▶ _Task set_:
1. Using the William L. McKnight text below, decide whether each statement agrees with it. Answer yes or no for each, and quote the text's deciding words exactly. (a) McKnight started at 3M as an Assistant Bookkeeper in May 1907. (b) McKnight finished the full 6-month program at Duluth Business University. (c) McKnight officially became president of 3M in August 1929.
2. Translate this sentence from the William L. McKnight text below into Spanish: "In 1914, McKnight was promoted to general manager of 3M and moved to the company's headquarters in St. Paul."
3. In the William L. McKnight text below, write out the stretch from "- Born: November" through "White, South Dakota." again, changing "sod house" to "log cabin".

** start Text excerpt **

- Born: November 11, 1887 White, South Dakota, U.S.
- Died: March 4, 1978 (aged 90)
- Known for: Founding The McKnight Foundation in 1953 and being its chairman of the board.
- Spouse: Maude L. McKnight

= William L. McKnight =

American businessman (1887–1978)

William L. McKnight (November 11, 1887 - March 4, 1978) was an American businessman and philanthropist who served his entire career in the 3M corporation, rising to chairman of the board from 1949 to 1966. He founded the McKnight Foundation in 1953.

==Biography==
William L. McKnight was the third child born to homesteaders Joseph and Cordelia McKnight, who left the East in 1880 to claim a homestead in South Dakota. William was born in the family's sod house in White, South Dakota.

McKnight attended Duluth Business University, and after attending school for only 4 months of the 6-month program, began working for 3M Corporation as an Assistant Bookkeeper in May 1907, at a salary of $11.55 per week. McKnight began to understand the dire financial situation of 3M, and his ideas for making better products and cutting costs gained the admiration of the general manager, who promoted McKnight to cost accountant. Two years after that, he was placed in charge of the company's Chicago office.

In 1914, McKnight was promoted to general manager of 3M and moved to the company's headquarters in St. Paul. In June 1916 McKnight became 3M's vice president at age 29. Soon afterwards, Edgar Ober, the company's president, became ill, leaving McKnight running 3M - he officially became president in August 1929. He served as president until 1949, as chairman of the board from 1949 to 1966, and as honorary chairman of the board until 1972.

McKnight's business sense and emphasis on research and development helped bring 3M back from the brink of bankruptcy and turn it into the large, multinational corporation.

McKnight was inducted into the Junior Achievement U.S. Business Hall of Fame in 1995.

==Business philosophy==

McKnight encouraged 3M management to delegate responsibility and encourage men and women to exercise their initiative and his management theories are still the guiding principles for 3M.

Many believe McKnight's greatest contribution was as a business philosopher since he created a corporate culture that encourages employee initiative and innovation. His basic rule of management was laid out in 1948:

As our business grows, it becomes increasingly necessary to delegate responsibility and to encourage men and women to exercise their initiative. This requires considerable tolerance. Those men and women, to whom we delegate authority and responsibility, if they are good people, are going to want to do their jobs in their own way. Mistakes will be made. But if a person is essentially right, the mistakes he or she makes are not as serious in the long run as the mistakes management will make if it undertakes to tell those in authority exactly how they must do their jobs. Management that is destructively critical when mistakes are made kills initiative. And it is essential that we have many people with initiative if we are to continue to grow.

** end Text excerpt **
** start Supplied material **

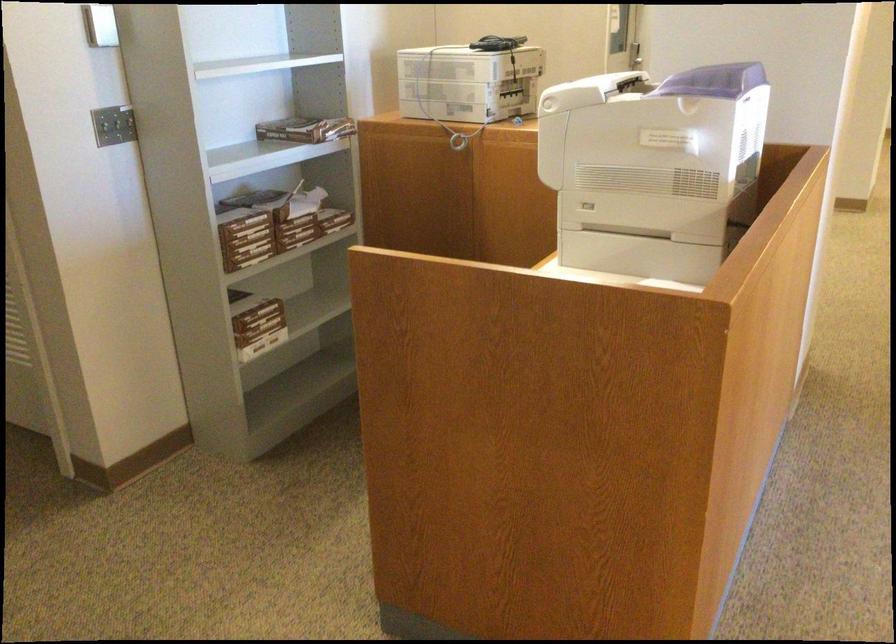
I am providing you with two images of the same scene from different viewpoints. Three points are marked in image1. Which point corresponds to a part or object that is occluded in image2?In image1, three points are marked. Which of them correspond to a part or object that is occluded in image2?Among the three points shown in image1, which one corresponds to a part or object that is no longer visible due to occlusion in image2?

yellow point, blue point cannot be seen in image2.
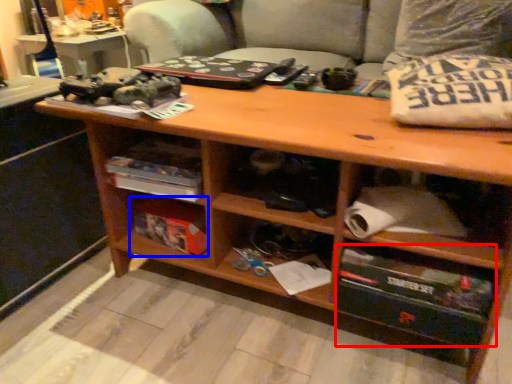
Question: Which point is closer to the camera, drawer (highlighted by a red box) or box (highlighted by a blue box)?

** end Supplied material **

▶ _Written answers_:
1.
(a) Yes: "began working for 3M Corporation as an Assistant Bookkeeper in May 1907"
(b) No: "after attending school for only 4 months of the 6-month program"
(c) Yes: "he officially became president in August 1929"

2. En 1914, McKnight fue ascendido a gerente general de 3M y se trasladó a la sede de la empresa en St. Paul.

3.
- Born: November 11, 1887 White, South Dakota, U.S.
- Died: March 4, 1978 (aged 90)
- Known for: Founding The McKnight Foundation in 1953 and being its chairman of the board.
- Spouse: Maude L. McKnight

= William L. McKnight =

American businessman (1887–1978)

William L. McKnight (November 11, 1887 - March 4, 1978) was an American businessman and philanthropist who served his entire career in the 3M corporation, rising to chairman of the board from 1949 to 1966. He founded the McKnight Foundation in 1953.

==Biography==
William L. McKnight was the third child born to homesteaders Joseph and Cordelia McKnight, who left the East in 1880 to claim a homestead in South Dakota. William was born in the family's log cabin in White, South Dakota.